The point under consideration also, important as it is, becomes still more important when the fact is considered, that if Great Britain does not set about the work to raise that produce in Africa, and command the trade proceeding from it, other nations most assuredly will; when she will lose, not only the advantages which that cultivation and trade would give her, but that trade also which she at present holds with her own colonies; for it is plain that the proceedings of foreign countries, such as have been adverted to, both in Africa, America, and other places, would cover the British colonies with poverty and ruin.
The geographical position of Africa is peculiarly favourable for commerce with all other countries, and especially with Great Britain and her vast and varied possessions. Africa, or rather Tropical Africa, is equally distant from America, and Europe, and the most civilized parts of Asia, besides her proximity to Arabia, and, by means of the Red Sea, with Egypt and the Mediterranean. Africa, whether we look to the Cape of Good Hope or the Red Sea, is the impregnable halfway house to India—the quarter to make good the loss of an Indian empire. She has numerous good harbours, many navigable rivers, a most fruitful soil, valuable productions of every kind, known in every other quarter of the Tropical world, besides some peculiarly her own; and a climate and a country, take it all in all, equal, if not superior, to any other Tropical quarter of the world in point of salubrity. Her population are indeed ignorant and debased; but generally speaking, and especially over large portions of her surface, they are even more active, and intelligent, and industrious, than the Indians of America, or the people in some parts of Asia are, or than the population of Europe was, before the arms of Rome coerced and civilized them. Why, then, is Africa overlooked and neglected?
Let us attend to the following facts.
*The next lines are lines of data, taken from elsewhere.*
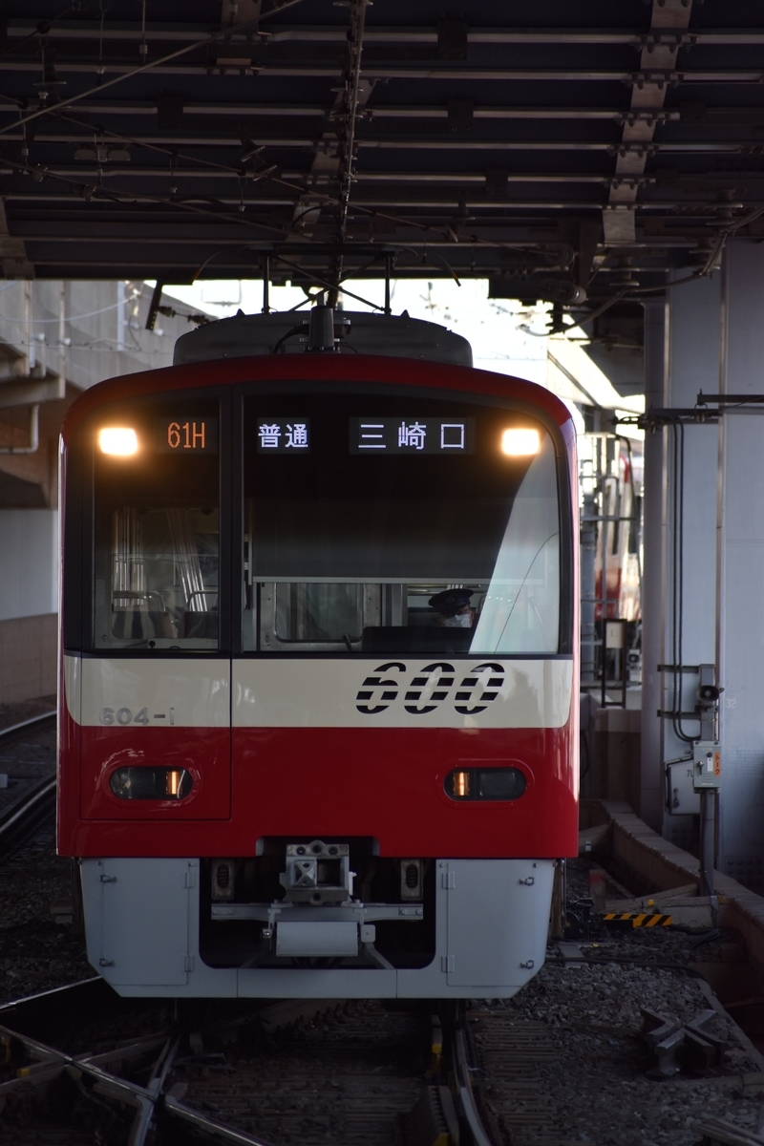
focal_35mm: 345
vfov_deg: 6.0
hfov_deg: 4.0
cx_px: 382
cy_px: 573
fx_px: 10982
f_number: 5.6
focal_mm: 230
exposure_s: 1/500
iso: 360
They are, both in a political and commercial point of view, of great importance, as showing the progress of the opinions and efforts of foreign nations as directed towards Africa.
The great energies of France are, it is well known, at present strongly directed to the more important points of Tropical Africa, for the purpose of extending colonization, cultivation, and commerce therein, in order that she may thereby obtain supplies of colonial produce from the application of her own capital, and at the same time, and by this measure, to raise up a more extensive commercial marine, and consequently a more powerful and commanding navy.